Lucinda Barry, who is the CEO of the Organ and Tissue Authority, says that COVID-19 restrictions posed a major challenge for the week, but the community response has been outstanding.

“We know that 70 per cent of people support organ donation, but only 33 per cent of people over 16 have actually registered to be organ donors,” she says.

“We need people who do support organ donation to make the next step. It takes less than a minute and all you need is your Medicare card. Take the next step and have the conversation with your family”.

The rate of organ donors has remained stubbornly low despite the fact that most people approve of the idea. The problem, Lucinda says, is that very few people will actually be suitable donors and therefore we need as many as possible on the register.

There are moves afoot to return to recognising organ donation intentions on drivers licences around Australia, something many people still believe to be the case.
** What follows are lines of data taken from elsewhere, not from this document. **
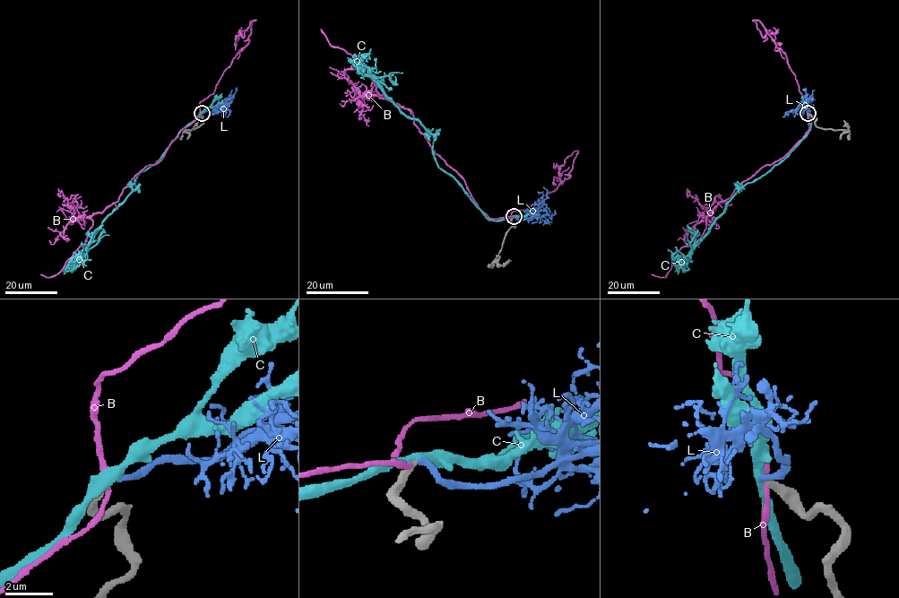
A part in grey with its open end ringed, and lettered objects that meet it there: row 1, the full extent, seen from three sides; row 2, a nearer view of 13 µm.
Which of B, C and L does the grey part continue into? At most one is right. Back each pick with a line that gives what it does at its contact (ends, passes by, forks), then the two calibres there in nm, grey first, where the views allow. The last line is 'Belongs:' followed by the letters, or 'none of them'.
L: it ends there; 280 nm thick on the grey side, 240 nm on the other
Belongs: L

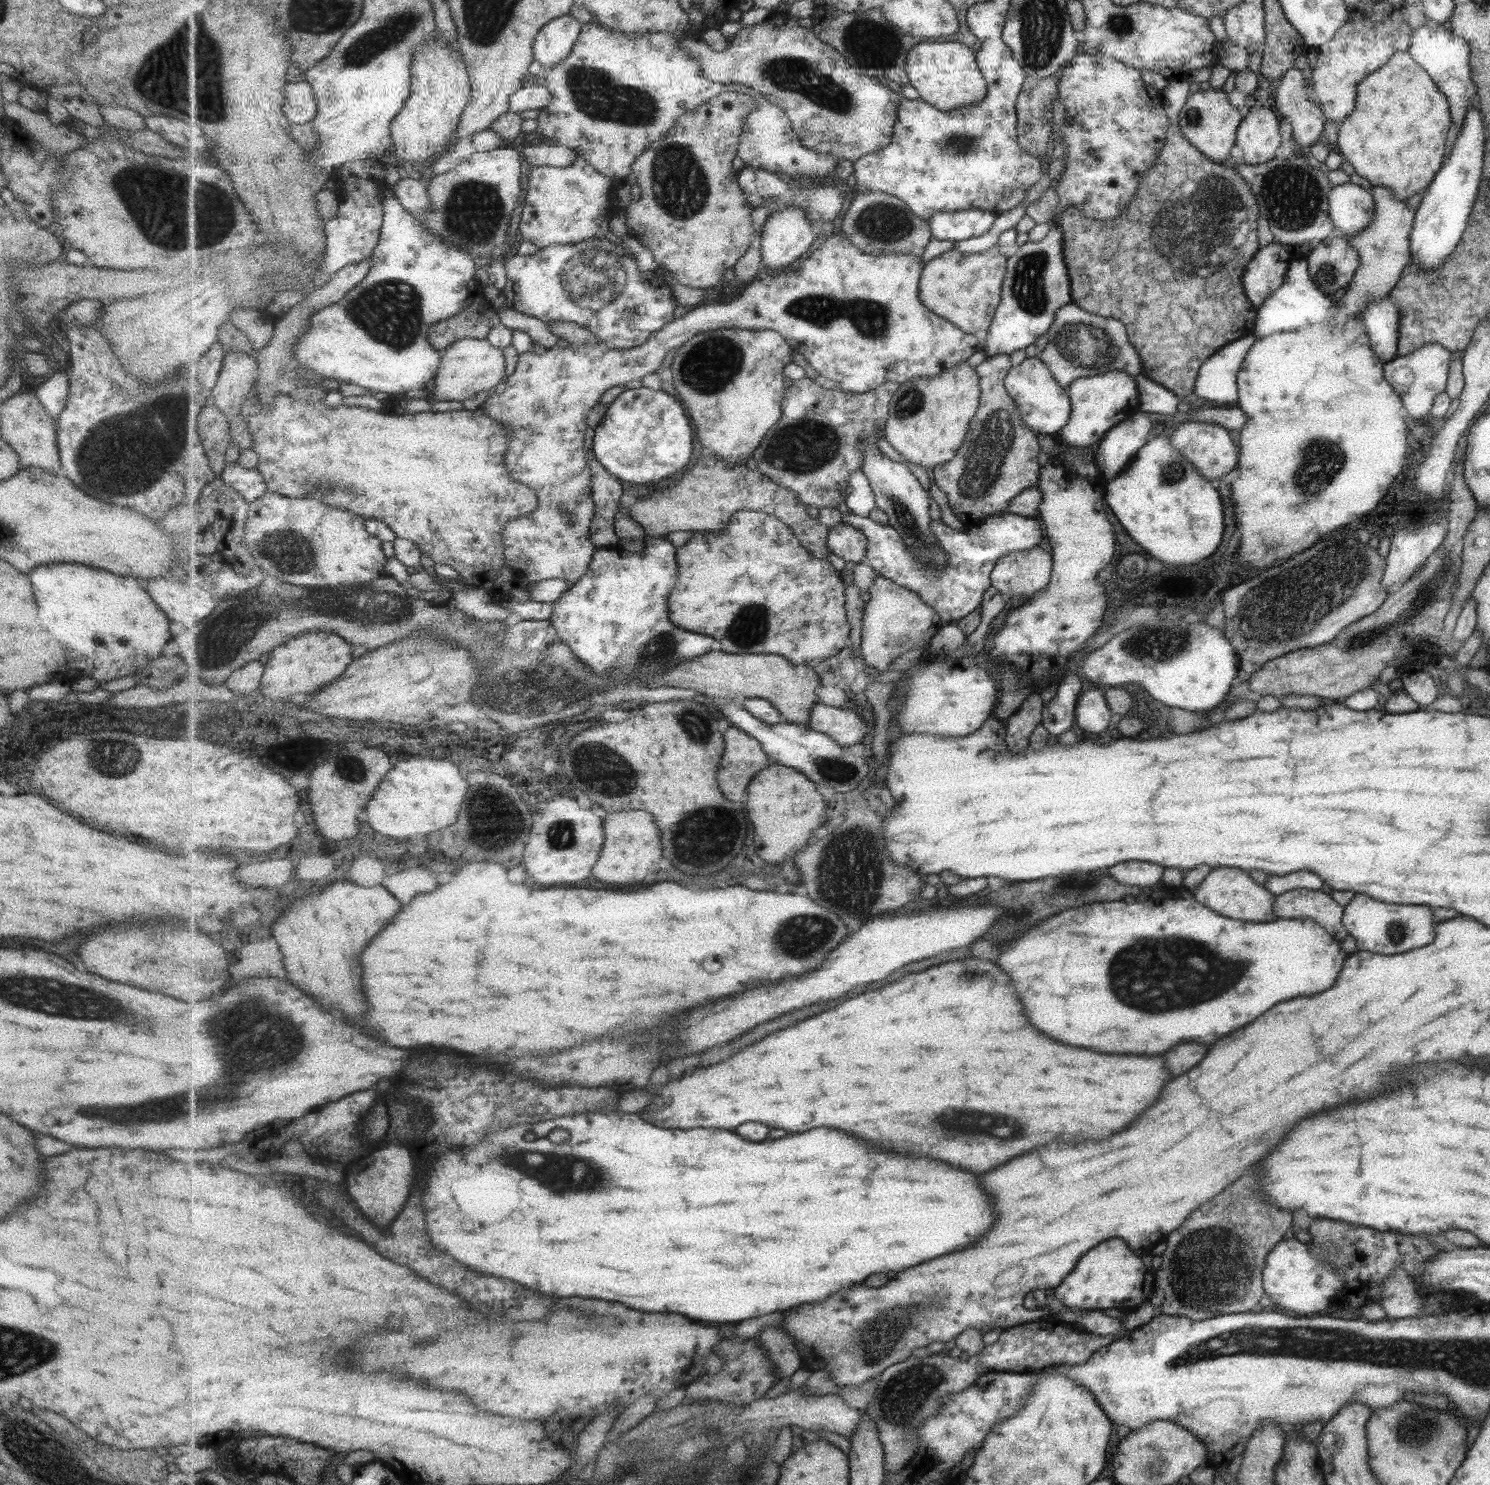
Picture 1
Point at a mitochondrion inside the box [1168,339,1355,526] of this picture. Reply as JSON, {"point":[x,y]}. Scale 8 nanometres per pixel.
{"point":[1320,462]}

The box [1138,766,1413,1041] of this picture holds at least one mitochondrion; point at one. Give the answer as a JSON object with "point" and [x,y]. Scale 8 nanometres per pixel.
{"point":[1397,932]}

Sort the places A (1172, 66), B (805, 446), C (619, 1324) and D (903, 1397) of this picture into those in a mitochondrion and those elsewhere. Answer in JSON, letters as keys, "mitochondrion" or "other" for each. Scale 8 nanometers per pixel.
{"A":"other","B":"mitochondrion","C":"mitochondrion","D":"mitochondrion"}

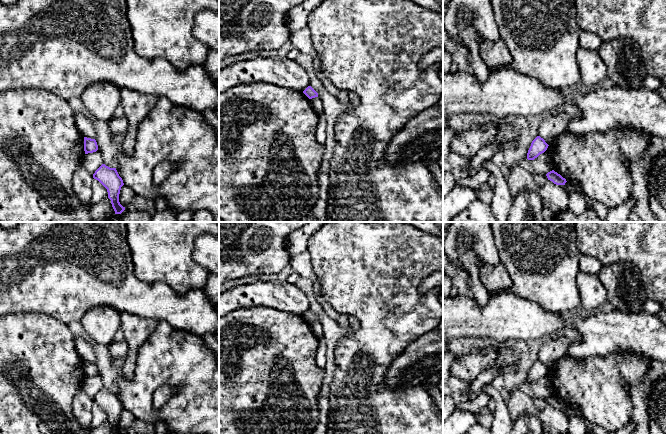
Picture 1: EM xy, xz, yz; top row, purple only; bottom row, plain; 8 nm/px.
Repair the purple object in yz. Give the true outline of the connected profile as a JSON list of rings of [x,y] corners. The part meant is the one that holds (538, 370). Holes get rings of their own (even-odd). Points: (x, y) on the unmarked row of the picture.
[[[537,360],[531,367],[531,370],[527,377],[527,383],[534,384],[540,378],[544,377],[547,374],[548,370],[549,369],[545,366],[543,362]]]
Lucinda says that South Australia has retained the model after a number of other jurisdictions abandoned it, and around 70 per cent of their population are registered.

The OTA is also working hard to debunk the myths around organ donation, including that people will be too old or too unhealthy to donate.

“If you support organ donation, just register, tell your family and leave it up to doctors to decide,” Lucinda says.

“Our oldest donor last year was 84. Don’t write yourself off because you are too old, you still have the chance to save a life even at that age.”

This year’s We say “yes” and “thanks” campaigns discuss the real benefits of organ donation and transplantation, but have also focussed on the Indigenous and Culturally and Linguistically Diverse communities, combatting the belief, for example, that people are prohibited from donating by their religion.

Lucinda says that is simply not the case for any major religion in Australia, and that religious leaders have been actively supportive, as have Indigenous community leaders.

And while COVID-19 has forced Donate Life week events online, Lucinda says she is encouraged with the very strong level of interest.

“I’ve been swamped with requests for comment this year, so I’m hopeful the message is really getting out there,”, she says.